**Exercise objective**: Repeat each entry below exactly.

**Dataset records**:

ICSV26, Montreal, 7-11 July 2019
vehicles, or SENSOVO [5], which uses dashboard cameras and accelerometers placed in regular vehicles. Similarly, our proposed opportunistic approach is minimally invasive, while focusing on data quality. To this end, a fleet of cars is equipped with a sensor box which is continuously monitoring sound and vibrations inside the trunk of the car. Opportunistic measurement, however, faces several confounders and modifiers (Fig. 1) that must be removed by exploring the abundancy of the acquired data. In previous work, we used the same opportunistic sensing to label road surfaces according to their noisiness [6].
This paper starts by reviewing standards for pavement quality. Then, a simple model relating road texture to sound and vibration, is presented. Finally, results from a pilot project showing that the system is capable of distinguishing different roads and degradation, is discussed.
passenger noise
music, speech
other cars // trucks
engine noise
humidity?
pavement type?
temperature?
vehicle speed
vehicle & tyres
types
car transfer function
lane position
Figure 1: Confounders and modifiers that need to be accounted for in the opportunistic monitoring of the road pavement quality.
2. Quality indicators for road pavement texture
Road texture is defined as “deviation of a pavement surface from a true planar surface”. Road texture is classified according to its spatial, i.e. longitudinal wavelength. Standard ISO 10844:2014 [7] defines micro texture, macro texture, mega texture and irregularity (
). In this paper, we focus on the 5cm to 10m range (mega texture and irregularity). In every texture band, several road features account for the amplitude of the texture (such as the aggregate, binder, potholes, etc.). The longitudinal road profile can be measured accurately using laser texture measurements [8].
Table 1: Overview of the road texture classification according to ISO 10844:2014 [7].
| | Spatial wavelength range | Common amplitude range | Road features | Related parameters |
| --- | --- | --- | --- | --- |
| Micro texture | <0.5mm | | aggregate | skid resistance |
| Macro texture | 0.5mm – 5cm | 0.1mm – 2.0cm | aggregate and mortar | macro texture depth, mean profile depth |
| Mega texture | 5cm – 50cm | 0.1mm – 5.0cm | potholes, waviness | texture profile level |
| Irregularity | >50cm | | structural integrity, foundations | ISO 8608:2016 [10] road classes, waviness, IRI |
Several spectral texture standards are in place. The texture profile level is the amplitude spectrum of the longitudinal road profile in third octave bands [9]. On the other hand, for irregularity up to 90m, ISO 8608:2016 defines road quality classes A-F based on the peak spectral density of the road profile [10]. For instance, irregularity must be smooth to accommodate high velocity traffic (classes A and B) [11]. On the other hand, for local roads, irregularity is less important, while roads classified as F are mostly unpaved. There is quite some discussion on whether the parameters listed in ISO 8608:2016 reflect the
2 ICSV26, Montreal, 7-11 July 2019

**Reply to the task**:
ICSV26, Montreal, 7-11 July 2019
vehicles, or SENSOVO [5], which uses dashboard cameras and accelerometers placed in regular vehicles. Similarly, our proposed opportunistic approach is minimally invasive, while focusing on data quality. To this end, a fleet of cars is equipped with a sensor box which is continuously monitoring sound and vibrations inside the trunk of the car. Opportunistic measurement, however, faces several confounders and modifiers (Fig. 1) that must be removed by exploring the abundancy of the acquired data. In previous work, we used the same opportunistic sensing to label road surfaces according to their noisiness [6].
This paper starts by reviewing standards for pavement quality. Then, a simple model relating road texture to sound and vibration, is presented. Finally, results from a pilot project showing that the system is capable of distinguishing different roads and degradation, is discussed.
passenger noise
music, speech
other cars // trucks
engine noise
humidity?
pavement type?
temperature?
vehicle speed
vehicle & tyres
types
car transfer function
lane position
Figure 1: Confounders and modifiers that need to be accounted for in the opportunistic monitoring of the road pavement quality.
2. Quality indicators for road pavement texture
Road texture is defined as “deviation of a pavement surface from a true planar surface”. Road texture is classified according to its spatial, i.e. longitudinal wavelength. Standard ISO 10844:2014 [7] defines micro texture, macro texture, mega texture and irregularity (
). In this paper, we focus on the 5cm to 10m range (mega texture and irregularity). In every texture band, several road features account for the amplitude of the texture (such as the aggregate, binder, potholes, etc.). The longitudinal road profile can be measured accurately using laser texture measurements [8].
Table 1: Overview of the road texture classification according to ISO 10844:2014 [7].
| | Spatial wavelength range | Common amplitude range | Road features | Related parameters |
| --- | --- | --- | --- | --- |
| Micro texture | <0.5mm | | aggregate | skid resistance |
| Macro texture | 0.5mm – 5cm | 0.1mm – 2.0cm | aggregate and mortar | macro texture depth, mean profile depth |
| Mega texture | 5cm – 50cm | 0.1mm – 5.0cm | potholes, waviness | texture profile level |
| Irregularity | >50cm | | structural integrity, foundations | ISO 8608:2016 [10] road classes, waviness, IRI |
Several spectral texture standards are in place. The texture profile level is the amplitude spectrum of the longitudinal road profile in third octave bands [9]. On the other hand, for irregularity up to 90m, ISO 8608:2016 defines road quality classes A-F based on the peak spectral density of the road profile [10]. For instance, irregularity must be smooth to accommodate high velocity traffic (classes A and B) [11]. On the other hand, for local roads, irregularity is less important, while roads classified as F are mostly unpaved. There is quite some discussion on whether the parameters listed in ISO 8608:2016 reflect the
2 ICSV26, Montreal, 7-11 July 2019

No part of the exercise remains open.